Edinburgh Napier has been recognised for its commitment to the armed forces community with a gold award from the Ministry of Defence.
Representatives from Edinburgh Napier received the award at a reception within the National Army Museum in London last week, with the University being acknowledged for its work in offering increased educational opportunities for ex-service personnel.
The Defence Employer Recognition Scheme showcases employers who have signed the Armed Forces Covenant and are actively supporting the armed forces community, including ex-service personnel and their families.
Edinburgh Napier’s links with the armed forces are extensive working with local schools, including Colinton and Sighthill Primaries, to highlight to the children of military families that they can aspire to a University education.
Within the University, there is a network of veterans’ champions, making it easy for the armed forces to engage with the institution.
Policies have also been updated which mean that army reservists working at the University can now take up to 10 days paid leave a year for armed forces activity.
In receiving the award, Edinburgh Napier has become the first university in Scotland to achieve the prestigious gold benchmark.

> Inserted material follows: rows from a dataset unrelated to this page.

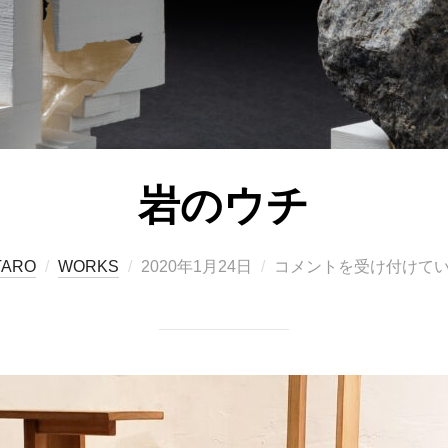
岩のウチ
投
TARO
WORKS
2020年1月24日
コメントを受け付けて
稿
日: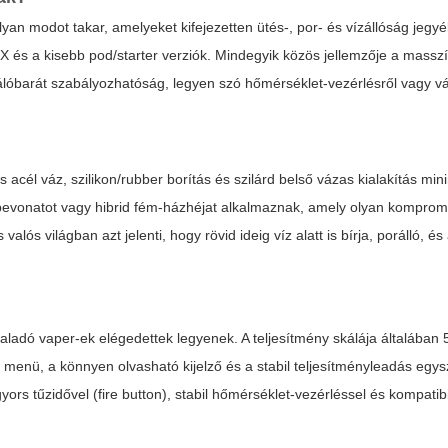
an modot takar, amelyeket kifejezetten ütés-, por- és vízállóság jegyé
 X és a kisebb pod/starter verziók. Mindegyik közös jellemzője a masszí
nálóbarát szabályozhatóság, legyen szó hőmérséklet-vezérlésről vagy v
acél váz, szilikon/rubber borítás és szilárd belső vázas kialakítás mini
evonatot vagy hibrid fém-házhéjat alkalmaznak, amely olyan kompro
lós világban azt jelenti, hogy rövid ideig víz alatt is bírja, porálló, é
haladó vaper-ek elégedettek legyenek. A teljesítmény skálája általában
 menü, a könnyen olvasható kijelző és a stabil teljesítményleadás egys
rs tűzidővel (fire button), stabil hőmérséklet-vezérléssel és kompatibi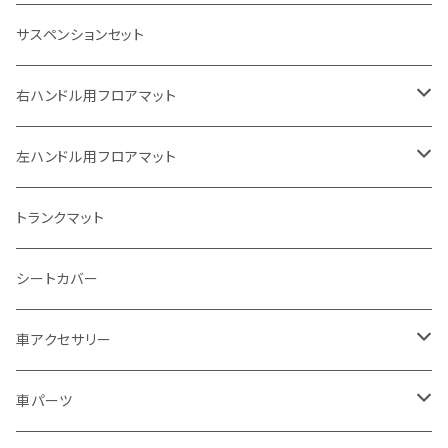
ホンダ
サスペンションセット
ヤマハ
右ハンドル用フロアマット
スズキ
トヨタ
左ハンドル用フロアマット
カワサキ
日産
トヨタ
トランクマット
BMW
ホンダ
日産
シートカバー
ドゥカティ - Ducati
スズキ
ホンダ
車アクセサリー
トライアンフ
マツダ
スズキ
トヨタ
車パーツ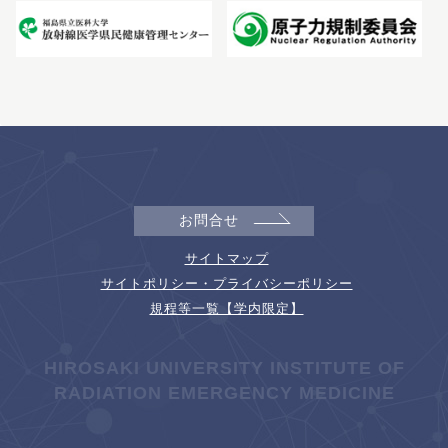
お問合せ
サイトマップ
サイトポリシー・プライバシーポリシー
規程等一覧【学内限定】
HIROSAKI UNIVERSITY INSTITUTE OF
RADIATION EMERGENCY MEDICINE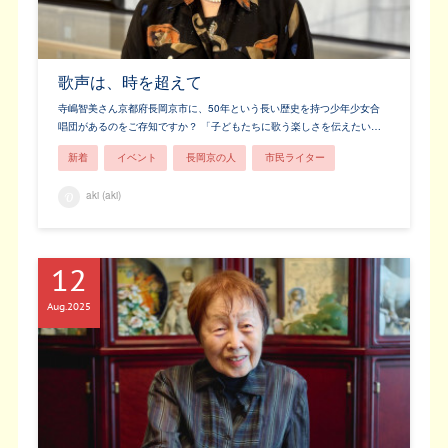
歌声は、時を超えて
寺嶋智美さん京都府長岡京市に、50年という長い歴史を持つ少年少女合
唱団があるのをご存知ですか？ 「子どもたちに歌う楽しさを伝えたい…
新着
イベント
長岡京の人
市民ライター
aki (aki)
12
Aug
2025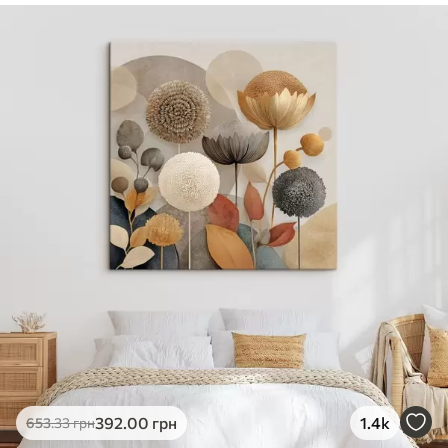
✓
Безпечне чорнило без запаху
✓
Поверхня з текстурою полотна
✓
Екологічний матеріал
392
.00
грн
1.4k
653
.33
грн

Researchers at the University have also been pivotal in identifying a new condition called Complex Post-Traumatic Stress Disorder (CPTSD) that particularly affects military personnel.
Through a series of events featuring the likes of Jason “Foxy” Fox and JJ Chalmers and working with organisations such as Rock2Recovery, the University has sought to raise awareness of the condition and demonstrate that new interventions may be necessary to treat it going forward.
Through the University’s Dr Mandy Winterton, pioneering research has also been completed relating to military veterans, their families and the way both are included and excluded in civilian and community life.
Dr Winterton’s research includes national studies of the daily lives and welfare needs among military families living on and off base, the influence of gender and ethnicity on serving personnel among other aspects.
Professor Andrea Nolan, Principal and Vice Chancellor of Edinburgh Napier University, said: “When we signed the Armed Forces Covenant in 2016, we did so with real intent.
“I’m now delighted that we have become the first university in Scotland to receive this gold award as recognition of the work we do with our armed forces and their families.
“From our ground-breaking research into Complex PTSD to our educational support for all ranks of ex-service personnel, we proudly support those who serve and will continue to do so.”
Defence Secretary, Ben Wallace said: “These awards recognise the outstanding support for our armed forces from employers across Britain and I would like to thank and congratulate each and every one.
“Regardless of size, location or sector, employing ex-forces personnel is good for business and this year we have doubled the number of awards in recognition of the fantastic support they give.”